* **Work to be completed**
Give every entry again, unchanged, and leave its images out.

* **Available data**
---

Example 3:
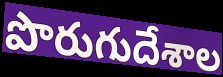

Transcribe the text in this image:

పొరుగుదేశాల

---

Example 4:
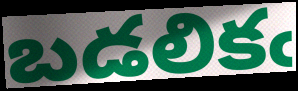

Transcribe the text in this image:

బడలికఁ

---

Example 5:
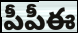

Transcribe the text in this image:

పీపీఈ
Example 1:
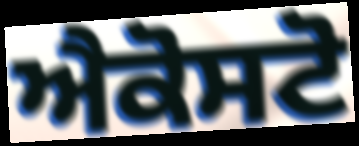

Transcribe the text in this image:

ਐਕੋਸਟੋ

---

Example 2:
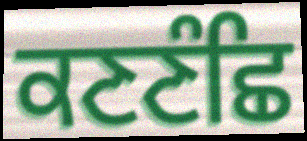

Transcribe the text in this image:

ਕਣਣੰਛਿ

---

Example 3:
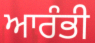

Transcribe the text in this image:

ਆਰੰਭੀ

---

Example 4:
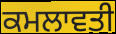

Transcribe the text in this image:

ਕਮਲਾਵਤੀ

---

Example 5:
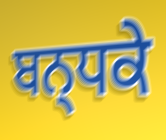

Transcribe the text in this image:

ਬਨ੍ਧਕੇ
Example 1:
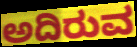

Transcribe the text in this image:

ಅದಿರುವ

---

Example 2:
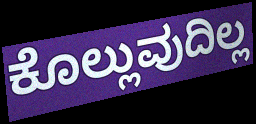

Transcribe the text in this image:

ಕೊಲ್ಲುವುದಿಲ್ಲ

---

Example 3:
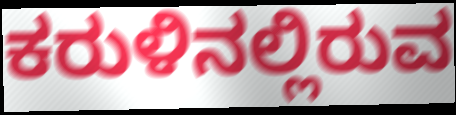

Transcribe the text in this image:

* **Result**
---

Example 3:

Transcribe the text in this image:

పొరుగుదేశాల

---

Example 4:

Transcribe the text in this image:

బడలికఁ

---

Example 5:

Transcribe the text in this image:

పీపీఈ
Example 1:

Transcribe the text in this image:

ਐਕੋਸਟੋ

---

Example 2:

Transcribe the text in this image:

ਕਣਣੰਛਿ

---

Example 3:

Transcribe the text in this image:

ਆਰੰਭੀ

---

Example 4:

Transcribe the text in this image:

ਕਮਲਾਵਤੀ

---

Example 5:

Transcribe the text in this image:

ਬਨ੍ਧਕੇ
Example 1:

Transcribe the text in this image:

ಅದಿರುವ

---

Example 2:

Transcribe the text in this image:

ಕೊಲ್ಲುವುದಿಲ್ಲ

---

Example 3:

Transcribe the text in this image:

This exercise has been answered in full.